Delante de sí pasaba la fauna de una felicidad evidente. Una escena simple de
felicidad evidente pasaba como flotando lento delante de sí. Y él era parte de esa
escena de felicidad evidente que no dejaba de pasar como una flor de panadero
perdido en un solar. Pero no. Algo, como siempre, algo, como siempre ese mismo
algo de siempre, ese mismo algo de nunca se interpuso entre la escena y su
máscara de actor. Y pasó de actor a cronista. A mero cronista de algo hermoso que
no ocurrió. A cronista de una ausencia, de una falla, de una grieta, de una
rajadura ancha abierta entre las cosas y las cosas puras de su cuerpo.
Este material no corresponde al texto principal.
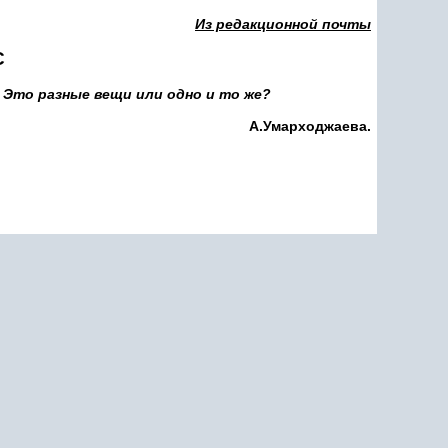
Из редакционной почты
С
Это разные вещи или одно и то же?
А.Умарходжаева.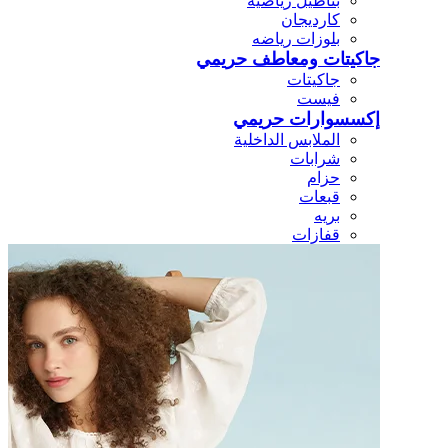
بناطيل رياضيه
كارديجان
بلوزات رياضه
جاكيتات ومعاطف حريمي
جاكيتات
فيست
إكسسوارات حريمي
الملابس الداخلية
شرابات
حزام
قبعات
بريه
قفازات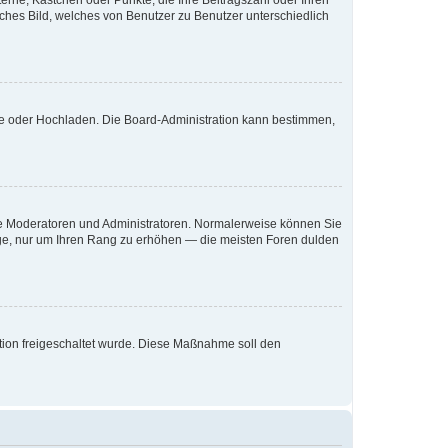
terne, Kästchen oder Punkte, die Ihre Beitragszahl oder Ihren
iches Bild, welches von Benutzer zu Benutzer unterschiedlich
ote oder Hochladen. Die Board-Administration kann bestimmen,
 wie Moderatoren und Administratoren. Normalerweise können Sie
räge, nur um Ihren Rang zu erhöhen — die meisten Foren dulden
ration freigeschaltet wurde. Diese Maßnahme soll den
Sintió
bronca. Asco de sí. ¿Era una misión absurda de Dios? ¿Era una venganza de antes
de él que lo confinaba a sacar eternamente la lengua para dejar pegadas las
sombras muertas de las mariposas? ¿Tan insulso puede ser el destino de un
hombre, un mero destino de narrador, de nombrador, de desterrado, de corrido? La
escena era evidente. La felicidad como un perfume insoslayable de mujer se le
escapó como a pocos. Increíblemente. Era casi imposible no sentir el calor que
despedía la simpleza de la escena. Pero no. Algo, un algo crónico ya, un algo
perverso ya, un algo insulso, una maldición eterna, lo despedía de la escena y
lo sentaba en una butaca a la sombra de todo para contar que una escena de
tremenda hermosura había pasado delante de sí y que había pasado al olvido detrás
de la niebla larga una lengua sin baba. Una sílaba sin saliva. Un pormenor inflado
de la vida. Un par de letras reunidas para que la carne buena huya intacta. Sin
dientes. Por qué coger debía ser la medida de todas las cosas, se preguntó,
recordando a su abuelo muerto. Por qué el abuelo escribía y no se sentaba a
coger. Por qué una lengua absurda, inocua, entumece los lugares en donde debían
posarse las manos. Por qué no terminar de una vez. Por qué no librarse. Y libar.
Y libar. Y libar.
Dolores del cronista que escribe por la falta, la ausencia,la maldita carencia que da a luz a la literatura.